------ INFORMATION
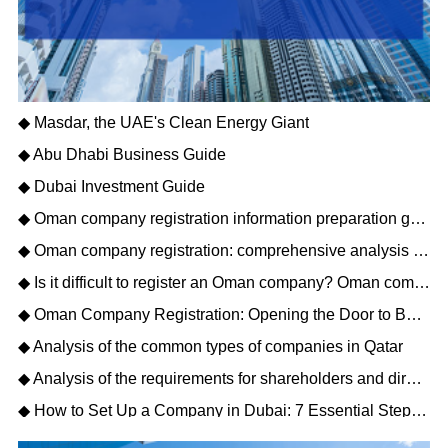
◆ Masdar, the UAE's Clean Energy Giant
◆ Abu Dhabi Business Guide
◆ Dubai Investment Guide
◆ Oman company registration information preparation guide: opening a new journey of Gulf business
◆ Oman company registration: comprehensive analysis of matters needing attention
◆ Is it difficult to register an Oman company? Oman company registration process description
◆ Oman Company Registration: Opening the Door to Business Opportunities in the Middle East
◆ Analysis of the common types of companies in Qatar
◆ Analysis of the requirements for shareholders and directors to register a Qatar company
◆ How to Set Up a Company in Dubai: 7 Essential Steps for Business Owners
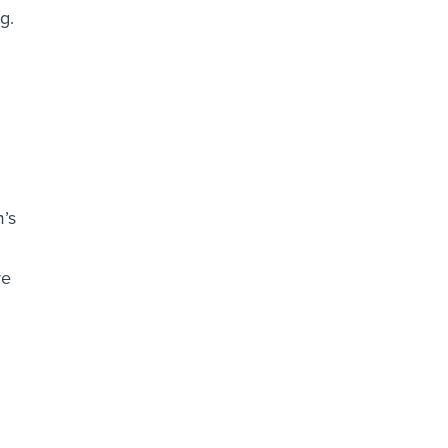
g.
’s
re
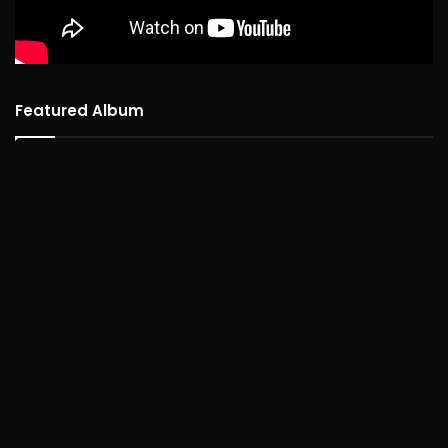
Featured Album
------------
AIM OF THE TASK
Only lines with the word "register" count here; copy every one from the records.

WRITTEN RESPONSE
◆ Is it difficult to register an Oman company? Oman company registration process description
◆ Analysis of the requirements for shareholders and directors to register a Qatar company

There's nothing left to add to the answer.